▶ [ПРЕДЛОЖЕННЫЙ ФРАГМЕНТ]:
%%

"... Вкус этот был вкусом кусочка мадлены, которым по воскресным утрам в Комбре угощала меня тетя Леония, предварительно намочив его в чае или в настойке из липового цвета..." Марсель Пруст, "В сторону Свана"(1913). Коллаж Антонелло Сильверини
Ключевой образ прустовской эпопеи — поток воспоминаний, который уносит героя, вдохнувшего знакомый запах или ощутившего полузабытую сладость. «И как только я вновь ощутил вкус размоченного в липовом чаю бисквита, которым меня угощала тетя <…>, в то же мгновенье старый серый дом фасадом на улицу, куда выходили окна тетиной комнаты, пристроился, как декорация, к флигельку окнами в сад, выстроенному за домом для моих родителей. <…> Весь Комбре и его окрестности — все, что имеет форму и обладает плотностью — город и сады, — выплыло из чашки чаю», — такова, наверное, самая известная цитата из романа «В сторону Свана».
По мнению исследователя Эдуарда Бизюба, технику припоминания, а точнее досконального восстановления в памяти минувших событий Пруста научили применять в клинике Поля-Огюста Солье. Этот доктор, по сути, практиковал психоанализ задолго до того, как тот стал повсеместным во французских медицинских учреждениях. 34-летний Марсель обратился к Солье в конце 1905 года, чтобы избавиться от мучившей его бессонницы, и доктор вынуждал писателя снова и снова переживать тот момент, когда симптомы заболевания проявились в первый раз. Более того, Солье требовал погружаться в прошлое настолько глубоко, чтобы вся атмосфера случившегося воссоздалась с максимальной полнотой. Прусту пришлось вспоминать наиболее травматичный свой опыт: смерть любимой матери, случившуюся несколькими месяцами ранее, через два года после отцовской.

%%

(Записи набора данных)

%%

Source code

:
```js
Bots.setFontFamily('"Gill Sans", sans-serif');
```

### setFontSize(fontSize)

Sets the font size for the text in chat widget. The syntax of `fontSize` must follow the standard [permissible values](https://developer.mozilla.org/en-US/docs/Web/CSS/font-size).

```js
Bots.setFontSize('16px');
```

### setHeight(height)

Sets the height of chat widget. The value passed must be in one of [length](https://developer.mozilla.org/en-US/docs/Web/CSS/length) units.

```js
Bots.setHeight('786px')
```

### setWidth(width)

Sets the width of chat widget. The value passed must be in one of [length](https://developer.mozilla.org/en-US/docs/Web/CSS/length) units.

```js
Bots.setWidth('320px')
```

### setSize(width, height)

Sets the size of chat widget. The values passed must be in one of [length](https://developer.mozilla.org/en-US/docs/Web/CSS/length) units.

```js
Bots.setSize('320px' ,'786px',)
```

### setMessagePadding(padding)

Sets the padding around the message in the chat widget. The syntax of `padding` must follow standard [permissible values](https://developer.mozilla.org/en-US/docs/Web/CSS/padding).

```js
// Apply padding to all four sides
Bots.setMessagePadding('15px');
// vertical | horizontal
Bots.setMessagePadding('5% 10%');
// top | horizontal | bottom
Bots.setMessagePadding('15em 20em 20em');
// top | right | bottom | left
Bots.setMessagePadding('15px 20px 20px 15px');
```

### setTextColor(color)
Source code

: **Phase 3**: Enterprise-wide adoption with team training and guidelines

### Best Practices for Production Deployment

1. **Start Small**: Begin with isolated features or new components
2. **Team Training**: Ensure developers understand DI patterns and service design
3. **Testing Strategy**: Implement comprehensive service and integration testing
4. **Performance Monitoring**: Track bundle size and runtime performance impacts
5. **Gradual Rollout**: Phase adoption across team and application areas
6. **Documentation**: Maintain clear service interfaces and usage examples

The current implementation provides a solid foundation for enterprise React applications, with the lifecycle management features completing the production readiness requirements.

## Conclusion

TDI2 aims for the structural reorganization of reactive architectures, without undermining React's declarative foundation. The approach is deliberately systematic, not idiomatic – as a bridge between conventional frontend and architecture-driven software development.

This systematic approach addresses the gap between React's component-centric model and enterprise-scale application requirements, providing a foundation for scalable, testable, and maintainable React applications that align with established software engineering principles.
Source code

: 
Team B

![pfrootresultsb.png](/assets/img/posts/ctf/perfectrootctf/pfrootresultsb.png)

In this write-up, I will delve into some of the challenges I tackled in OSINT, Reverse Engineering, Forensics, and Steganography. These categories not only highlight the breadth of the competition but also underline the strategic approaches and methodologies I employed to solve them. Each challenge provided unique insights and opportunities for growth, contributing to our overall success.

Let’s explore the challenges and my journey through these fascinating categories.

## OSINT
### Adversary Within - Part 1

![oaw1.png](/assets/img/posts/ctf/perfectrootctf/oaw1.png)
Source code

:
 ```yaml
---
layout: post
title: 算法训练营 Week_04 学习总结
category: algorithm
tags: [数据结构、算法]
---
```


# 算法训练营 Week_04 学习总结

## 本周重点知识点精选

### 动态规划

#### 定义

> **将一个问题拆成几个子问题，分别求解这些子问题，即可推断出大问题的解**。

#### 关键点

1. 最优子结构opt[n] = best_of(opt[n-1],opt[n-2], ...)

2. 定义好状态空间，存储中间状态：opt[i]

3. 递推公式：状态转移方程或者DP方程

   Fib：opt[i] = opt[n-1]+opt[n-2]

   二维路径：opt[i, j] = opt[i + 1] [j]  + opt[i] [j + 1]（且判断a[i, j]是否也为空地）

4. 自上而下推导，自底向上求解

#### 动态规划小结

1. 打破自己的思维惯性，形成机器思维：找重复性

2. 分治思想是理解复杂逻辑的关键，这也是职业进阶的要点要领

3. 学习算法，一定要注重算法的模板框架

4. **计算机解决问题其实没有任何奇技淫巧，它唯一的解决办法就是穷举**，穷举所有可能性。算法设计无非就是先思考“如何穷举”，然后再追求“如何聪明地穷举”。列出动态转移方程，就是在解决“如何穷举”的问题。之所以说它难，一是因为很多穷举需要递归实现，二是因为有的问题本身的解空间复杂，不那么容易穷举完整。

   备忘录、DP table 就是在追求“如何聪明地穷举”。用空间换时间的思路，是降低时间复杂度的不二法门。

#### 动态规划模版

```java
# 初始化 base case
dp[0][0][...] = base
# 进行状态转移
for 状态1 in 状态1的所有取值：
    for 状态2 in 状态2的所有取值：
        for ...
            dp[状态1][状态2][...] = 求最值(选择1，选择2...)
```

%%

▶ [ВОПРОСЫ ДЛЯ РАЗБОРА]:
(1) Повторите дословно отрывок из текста о Прусте между словами «По мнению исследователя» и «года после отцовской.», включая их.
(2) Для чего, согласно тексту о Прусте, писатель обратился к доктору Солье в конце 1905 года?
(3) Продолжите текст о Прусте, начав сразу после его последнего предложения.

▶ [ОТВЕТЫ ПО ПОРЯДКУ]:
(1)
По мнению исследователя Эдуарда Бизюба, технику припоминания, а точнее досконального восстановления в памяти минувших событий Пруста научили применять в клинике Поля-Огюста Солье. Этот доктор, по сути, практиковал психоанализ задолго до того, как тот стал повсеместным во французских медицинских учреждениях. 34-летний Марсель обратился к Солье в конце 1905 года, чтобы избавиться от мучившей его бессонницы, и доктор вынуждал писателя снова и снова переживать тот момент, когда симптомы заболевания проявились в первый раз. Более того, Солье требовал погружаться в прошлое настолько глубоко, чтобы вся атмосфера случившегося воссоздалась с максимальной полнотой. Прусту пришлось вспоминать наиболее травматичный свой опыт: смерть любимой матери, случившуюся несколькими месяцами ранее, через два года после отцовской.

(2) Чтобы избавиться от мучившей его бессонницы.

(3)
Язвительные авторы статей о Прусте в глянцевых журналах часто называют Жанну Клеманс-Вейль, мать писателя, «единственной женщиной, которую он когда-либо любил» — намекая на гомосексуальность Марселя. Отношения сына и матери вправду были удивительно близкими: первый в мельчайших подробностях рассказывал и о своих переживаниях, и о незначительных делах, а вторая помогала ему с переводами книг Джона Рёскина — Марсель не владел английским и по большей части редактировал работу Жанны Вейль. Неудивительно, что траур стал тяжелым периодом не только психологически, но и физически: первый месяц после материной смерти писатель почти не выходил из собственной квартиры и совсем лишился сна. Сам Пруст говорил об этом как о парадоксе: если в обычное время сон давал возможность отдохнуть от впечатлений дня, то теперь наоборот, бодрствование помогало преодолевать боль утраты, держать эмоции в узде. Хуже того — бессонница подогревалась чувством вины: Марсель был уверен, что мать подорвала собственное здоровье, переживая за сына. Было о чем переживать: с малых лет мальчик страдал от тяжелой астмы.